L'Europe à deux vitesses mène au chaos
Dans le contexte du Brexit, modifier l’architecture européenne n'est pas la bonne solution aux problèmes de l’UE, critique Il Sole 24 Ore :
«Qui fera le choix et en fonction de quels critères ? Faudra-t-il postuler à l’adhésion ou y aura-t-il une sélection qui inclura ou exclura tel ou tel Etat ? … A l’heure actuelle, une seule chose est sûre : la perte de la Grande-Bretagne est un appauvrissement pour l’Europe, bien que ce soit peut-être un avantage de s’être débarrassés des objections permanentes venant du monde anglo-saxon. En vérité, le Brexit accentue encore plus l’hégémonie allemande et – comme si cela ne suffisait pas – créé un précédent qui pourrait faire école chez les dissidents. On dira que ce n’est pas la fin du monde. Or il ne faut pas perdre de vue l’objectif, qui est la création d'une Europe plus flexible, plus pragmatique, plus uniforme, plus harmonisée, plus petite et moins confuse.»
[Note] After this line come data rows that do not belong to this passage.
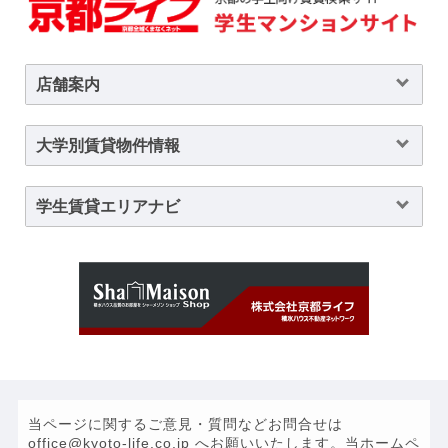
店舗案内
大学別賃貸物件情報
学生賃貸エリアナビ
当ページに関するご意見・質問などお問合せは
office@kyoto-life.co.jp へお願いいたします。当ホームペ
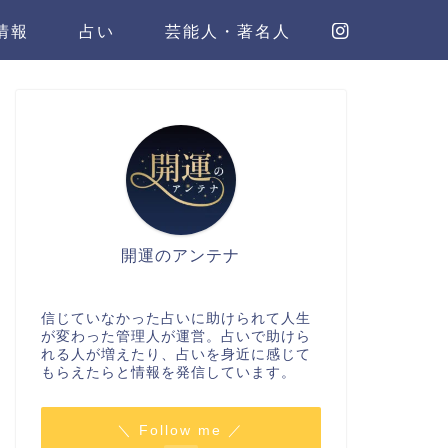
情報
占い
芸能人・著名人
開運のアンテナ
信じていなかった占いに助けられて人生
が変わった管理人が運営。占いで助けら
れる人が増えたり、占いを身近に感じて
もらえたらと情報を発信しています。
＼ Follow me ／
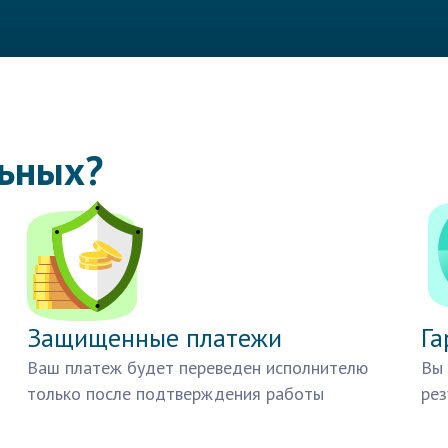
льных?
Защищенные платежи
Га
Ваш платеж будет переведен исполнителю
Вы 
только после подтверждения работы
рез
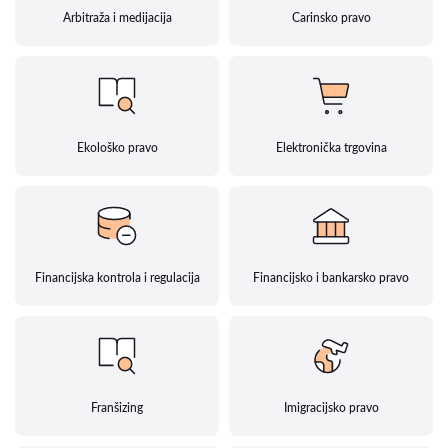
Arbitraža i medijacija
Carinsko pravo
Ekološko pravo
Elektronička trgovina
Financijska kontrola i regulacija
Financijsko i bankarsko pravo
Franšizing
Imigracijsko pravo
La Pologne doit se réconcilier avec l'UE
La proposition d’une Europe à deux vitesses présente un certain risque pour la Pologne si le pays ne met pas les bouchées doubles, redoute Gazeta Wyborcza :
«Le débat sur les détails de la réforme ne commencera pas avant six mois. Cela afin de laisser suffisamment de temps à la Pologne pour résoudre ses plus gros problèmes avec l’UE. Ceci renforcerait la position de Varsovie dans les débats sur l’avenir de l’UE. … Les Etats du Benelux se sont également prononcés en faveur de cette Europe dans les propositions communes faites à Malte. La France et l’Italie y sont favorables depuis longtemps. … Les travaux concrets en vue de la réforme ne devraient toutefois pas avoir lieu avant les législatives allemandes en septembre. … Autrement dit, nous avons six mois devant nous.»